I traveled to Nairobi as a student to help present a Google web application at the International Conference for Crisis Mappers. The day before the conference a few of us accompanied some locals who work and/or live in Mathare. Sitting in small circles, local groups Vision Generation, Blessed Youth Group and Sisi Ni Amani outlined their problems and their solutions. As they showed how they recruit people online to help rebuild a road or how they create digital maps of industrial pollution leaks from local knowledge, I was reminded of Ohio. Before entering graduate school, I worked as a grassroots environmental organizer – the kind that lobbies with citizens and flags you down on a street to talk about global warming. Years later in the hot and dimly lit metal shacks of Mathare, the scene felt oddly like so many activists meeting in Ohio during a big US House vote or Florida during the ‘08 elections. Locals in Mathare, humanitarian groups, and the UN use the same organizing strategies and technologies I learned as an organizer in the states — but they are using them in more innovative ways, infused with creative technological applications. The youth groups of Mathare are a perfect example.
As we squeezed single file through makeshift alleyways of Mathare, I talked excitedly with Felix, a boisterous youth group leader with Blessed Youth Groups and Sisi Ni Amani. Felix is a tenacious and charismatic community organizer, who sports a head full of dreadlocks. With animated gestures, Felix explained how his organization uses text messaging to resolve violent tribal conflicts between neighborhoods in the slum. After the infamous 2007 riots during the presidential election, Felix’s group began building a list of local cell phone numbers. Today they use the list to dispel potentially violent rumors: When a building recently caught on fire, the organization sent a message to everyone in the local area to confirm that the event was an accident rather than a motivated attack.
Cheap mass communication through Twitter, text messaging, and other technologies allows individuals to reach and mobilize more people quicker whether a vote is coming up in D.C. or violence is breaking out in the streets. But you have to make sure that the people you message trust you. Any new technology needs to be coupled what we already know about reaching people. Face-to-face, personal connection is essential. Organizers teach this, the increasingly high tech US political parties know this, and Felix is implementing it.

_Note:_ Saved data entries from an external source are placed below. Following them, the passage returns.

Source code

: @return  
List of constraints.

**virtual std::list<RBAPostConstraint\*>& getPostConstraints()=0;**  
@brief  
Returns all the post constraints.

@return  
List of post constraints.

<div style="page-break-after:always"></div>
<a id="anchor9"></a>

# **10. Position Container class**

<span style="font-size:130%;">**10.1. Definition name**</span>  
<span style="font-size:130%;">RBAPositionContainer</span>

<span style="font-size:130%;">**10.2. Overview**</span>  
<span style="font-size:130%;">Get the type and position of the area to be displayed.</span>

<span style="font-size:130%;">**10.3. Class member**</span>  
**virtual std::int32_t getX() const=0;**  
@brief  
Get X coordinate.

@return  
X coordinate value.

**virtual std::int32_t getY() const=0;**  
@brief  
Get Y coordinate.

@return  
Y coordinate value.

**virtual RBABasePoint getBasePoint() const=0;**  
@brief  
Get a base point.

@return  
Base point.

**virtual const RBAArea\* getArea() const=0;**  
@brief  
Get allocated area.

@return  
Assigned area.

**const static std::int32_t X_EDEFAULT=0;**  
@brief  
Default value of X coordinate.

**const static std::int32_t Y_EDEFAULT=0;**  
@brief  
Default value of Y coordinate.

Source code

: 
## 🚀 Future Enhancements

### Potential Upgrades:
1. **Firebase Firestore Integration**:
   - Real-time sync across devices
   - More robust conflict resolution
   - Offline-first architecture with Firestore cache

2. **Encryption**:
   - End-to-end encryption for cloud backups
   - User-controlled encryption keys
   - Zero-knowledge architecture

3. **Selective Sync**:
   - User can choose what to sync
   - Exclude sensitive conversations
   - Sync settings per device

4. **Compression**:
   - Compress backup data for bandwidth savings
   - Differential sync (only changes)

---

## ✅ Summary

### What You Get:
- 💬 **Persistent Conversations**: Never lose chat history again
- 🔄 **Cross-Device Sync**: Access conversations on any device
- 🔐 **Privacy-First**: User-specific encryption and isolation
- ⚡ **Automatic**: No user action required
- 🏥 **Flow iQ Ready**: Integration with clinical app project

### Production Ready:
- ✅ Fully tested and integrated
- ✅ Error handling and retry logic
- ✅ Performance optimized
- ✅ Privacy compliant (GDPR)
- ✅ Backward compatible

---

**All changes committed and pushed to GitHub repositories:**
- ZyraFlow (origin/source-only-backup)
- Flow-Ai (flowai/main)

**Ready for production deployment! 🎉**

“Your message has to reach people in several ways and from at least one person they already trust,” Felix councils me as he stepped gingerly over a stream of raw sewage steadily flowing through the street. “That’s how to get them to signup for your e-list and make sure they listen when you text them in a few weeks.” This is the exact principle I told myself again and again as I sent emails to members of Environment Colorado from my air-conditioned office in Denver.

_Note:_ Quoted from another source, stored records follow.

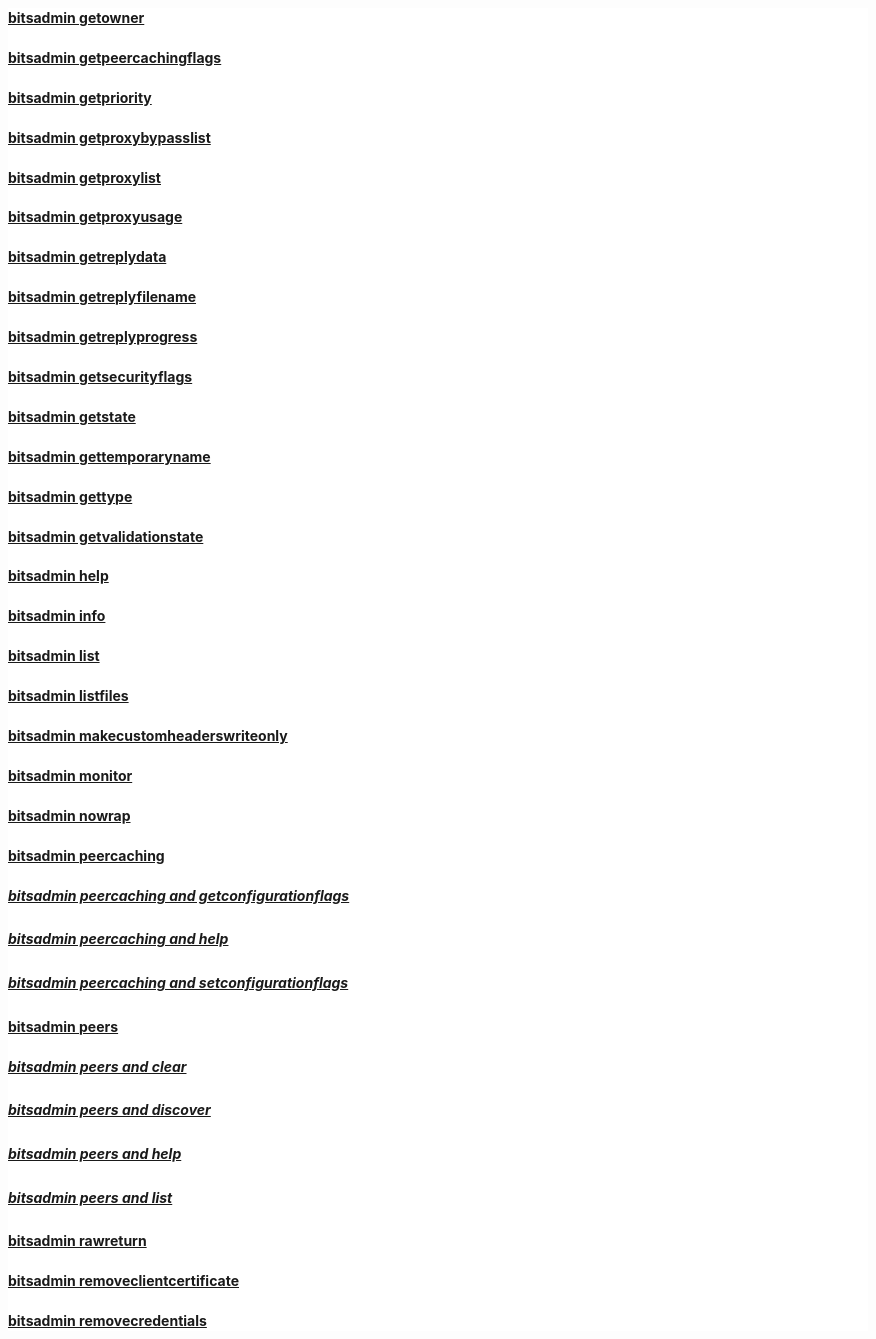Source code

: #### [bitsadmin getowner](bitsadmin-getowner.md)
#### [bitsadmin getpeercachingflags](bitsadmin-getpeercachingflags.md)
#### [bitsadmin getpriority](bitsadmin-getpriority.md)  
#### [bitsadmin getproxybypasslist](bitsadmin-getproxybypasslist.md)
#### [bitsadmin getproxylist](bitsadmin-getproxylist.md)
#### [bitsadmin getproxyusage](bitsadmin-getproxyusage.md)
#### [bitsadmin getreplydata](bitsadmin-getreplydata.md)
#### [bitsadmin getreplyfilename](bitsadmin-getreplyfilename.md)
#### [bitsadmin getreplyprogress](bitsadmin-getreplyprogress.md)
#### [bitsadmin getsecurityflags](bitsadmin-getsecurityflags.md)
#### [bitsadmin getstate](bitsadmin-getstate.md)
#### [bitsadmin gettemporaryname](bitsadmin-gettemporaryname.md)
#### [bitsadmin gettype](bitsadmin-gettype.md)
#### [bitsadmin getvalidationstate](bitsadmin-getvalidationstate.md)
#### [bitsadmin help](bitsadmin-help.md)
#### [bitsadmin info](bitsadmin-info.md)
#### [bitsadmin list](bitsadmin-list.md)
#### [bitsadmin listfiles](bitsadmin-listfiles.md)
#### [bitsadmin makecustomheaderswriteonly](bitsadmin-makecustomheaderswriteonly.md)
#### [bitsadmin monitor](bitsadmin-monitor.md)
#### [bitsadmin nowrap](bitsadmin-nowrap.md)
#### [bitsadmin peercaching](bitsadmin-peercaching.md)
##### [bitsadmin peercaching and getconfigurationflags](bitsadmin-peercaching-and-getconfigurationflags.md)
##### [bitsadmin peercaching and help](bitsadmin-peercaching-and-help.md)
##### [bitsadmin peercaching and setconfigurationflags](bitsadmin-peercaching-and-setconfigurationflags.md)
#### [bitsadmin peers](bitsadmin-peers.md)
##### [bitsadmin peers and clear](bitsadmin-peers-and-clear.md)
##### [bitsadmin peers and discover](bitsadmin-peers-and-discover.md)
##### [bitsadmin peers and help](bitsadmin-peers-and-help.md)
##### [bitsadmin peers and list](bitsadmin-peers-and-list.md)
#### [bitsadmin rawreturn](bitsadmin-rawreturn.md)
#### [bitsadmin removeclientcertificate](bitsadmin-removeclientcertificate.md)
#### [bitsadmin removecredentials](bitsadmin-removecredentials.md)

The world is becoming flat. As the traditional barriers that separate us disappear, brands are getting bigger, political boundaries are fading, and sweatshops are growing more numerous. For decades, everyone from Thomas Friedman to Naomi Klein has warned that globalization increases corporate control and makes the average person weaker. While this may be true, we also need to focus on a concurrent and equally formidable, boundary-breaking effect: How the expansion of the increasingly participatory Internet and other technology is broadening the common space in which the world interacts. In this new paradigm, social media is reimagined as a democratizing force, but the key to this shift may be in the poorest places. Luckily, it’s easy to tune in, like, chat, and follow what’s going on.